とはいうものの、親鸞は自伝的な記述をした著書が少ない、もしくは現存しないため、不明確な事柄が多いなかで、阿満先生(実は自分の大学の学部の教授でした・・)の描いた親鸞像は非常に見事で、特に「信心」についての洞察は、悔いのないように生きていくうえでの原点を気付かせてくれます。

2011年は法然800回忌、親鸞750回忌に合わせての発行なのでしょうか、宗教については詳しくなくても、非常に分かりやすく書かれている点少しでも興味を持たれたら一読に値する良書だと思います。

0
2011年01月29日

Posted by ブクログ

「信心」(まことのこころ)を中心に、親鸞の生涯と思想をわかりやすく解説している本です。

本書では、親鸞の「信心」を唯識思想によって解釈した曾我量深の考えにしたがって解説がおこなわれています。唯識思想では、「迷い」の原因である「識」(心)について精緻な理論が展開されています。そこでは、法界から流れ出る教えを聞くことで「識」が「智慧」に転じる「聞薫習」が説かれます。そして著者は、阿弥陀仏の本願を「聞く」ことがまさに凡夫にとって「信心」を開発することにほかならないというのが、親鸞の教えだったと解しています。

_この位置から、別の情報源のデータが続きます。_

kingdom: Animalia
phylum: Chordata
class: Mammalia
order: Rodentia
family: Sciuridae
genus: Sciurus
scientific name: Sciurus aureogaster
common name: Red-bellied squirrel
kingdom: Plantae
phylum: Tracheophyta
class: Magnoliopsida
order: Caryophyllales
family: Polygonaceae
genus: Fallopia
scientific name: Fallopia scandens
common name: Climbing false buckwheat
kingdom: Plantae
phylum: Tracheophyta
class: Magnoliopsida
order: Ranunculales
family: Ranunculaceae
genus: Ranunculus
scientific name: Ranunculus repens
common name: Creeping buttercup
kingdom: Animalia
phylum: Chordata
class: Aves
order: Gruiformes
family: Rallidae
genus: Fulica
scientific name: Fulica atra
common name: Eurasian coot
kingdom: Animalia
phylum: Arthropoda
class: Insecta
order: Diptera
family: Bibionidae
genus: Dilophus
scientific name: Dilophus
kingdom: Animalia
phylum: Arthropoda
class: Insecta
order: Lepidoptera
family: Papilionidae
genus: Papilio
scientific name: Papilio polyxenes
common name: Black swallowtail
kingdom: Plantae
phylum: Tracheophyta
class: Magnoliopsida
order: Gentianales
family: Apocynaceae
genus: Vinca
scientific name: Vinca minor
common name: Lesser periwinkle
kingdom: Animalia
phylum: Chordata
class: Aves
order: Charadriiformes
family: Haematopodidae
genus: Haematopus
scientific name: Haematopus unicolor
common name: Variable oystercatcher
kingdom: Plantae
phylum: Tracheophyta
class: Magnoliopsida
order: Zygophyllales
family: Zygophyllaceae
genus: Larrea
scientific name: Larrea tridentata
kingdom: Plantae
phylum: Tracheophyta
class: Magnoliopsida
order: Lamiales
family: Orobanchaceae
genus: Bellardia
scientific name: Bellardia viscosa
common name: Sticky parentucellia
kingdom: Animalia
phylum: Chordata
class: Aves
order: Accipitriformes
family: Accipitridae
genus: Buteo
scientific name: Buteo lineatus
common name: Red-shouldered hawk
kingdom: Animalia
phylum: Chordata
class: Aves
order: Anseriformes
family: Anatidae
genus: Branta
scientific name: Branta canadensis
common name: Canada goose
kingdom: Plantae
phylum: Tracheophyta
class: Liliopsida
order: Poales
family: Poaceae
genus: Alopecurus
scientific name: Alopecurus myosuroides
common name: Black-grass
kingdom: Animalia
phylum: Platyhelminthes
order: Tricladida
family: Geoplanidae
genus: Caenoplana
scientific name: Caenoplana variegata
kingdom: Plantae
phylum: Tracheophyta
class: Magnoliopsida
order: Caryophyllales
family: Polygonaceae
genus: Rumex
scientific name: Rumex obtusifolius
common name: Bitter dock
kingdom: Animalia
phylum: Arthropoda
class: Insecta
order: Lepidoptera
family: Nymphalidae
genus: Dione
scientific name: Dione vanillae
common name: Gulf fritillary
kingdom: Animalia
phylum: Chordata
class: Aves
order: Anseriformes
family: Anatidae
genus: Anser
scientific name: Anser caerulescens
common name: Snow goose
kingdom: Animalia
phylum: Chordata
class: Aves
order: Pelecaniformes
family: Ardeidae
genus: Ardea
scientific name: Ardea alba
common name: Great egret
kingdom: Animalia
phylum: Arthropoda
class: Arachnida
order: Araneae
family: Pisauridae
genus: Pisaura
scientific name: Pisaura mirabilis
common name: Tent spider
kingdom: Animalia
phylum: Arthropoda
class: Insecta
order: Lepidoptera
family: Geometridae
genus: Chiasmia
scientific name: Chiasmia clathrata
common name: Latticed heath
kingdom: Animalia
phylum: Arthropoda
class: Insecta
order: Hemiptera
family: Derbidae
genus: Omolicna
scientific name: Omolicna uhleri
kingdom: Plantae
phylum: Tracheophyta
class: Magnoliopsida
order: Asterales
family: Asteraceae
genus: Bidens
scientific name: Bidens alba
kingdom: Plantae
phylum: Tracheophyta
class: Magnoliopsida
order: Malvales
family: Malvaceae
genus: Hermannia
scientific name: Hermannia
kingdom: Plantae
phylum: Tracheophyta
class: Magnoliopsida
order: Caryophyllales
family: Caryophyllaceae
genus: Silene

さらに、「信心」を獲得することで、自分の心のなかに生じてくる善悪を引き受けながら阿弥陀仏の事業に参加することが念仏者の生きがいになると述べられ、二種廻向論へのつながりが示されます。そして、必ずしも教団の形をとることのない、「信心」の「ともがら」の間に生まれる「宗教的倫理」の可能性にまで、説きおよんでいます。

そのほか、84歳になって親鸞が直面しなければならなかった善鸞蘭義絶事件や末法観についても、比較的ていねいに解説がされています。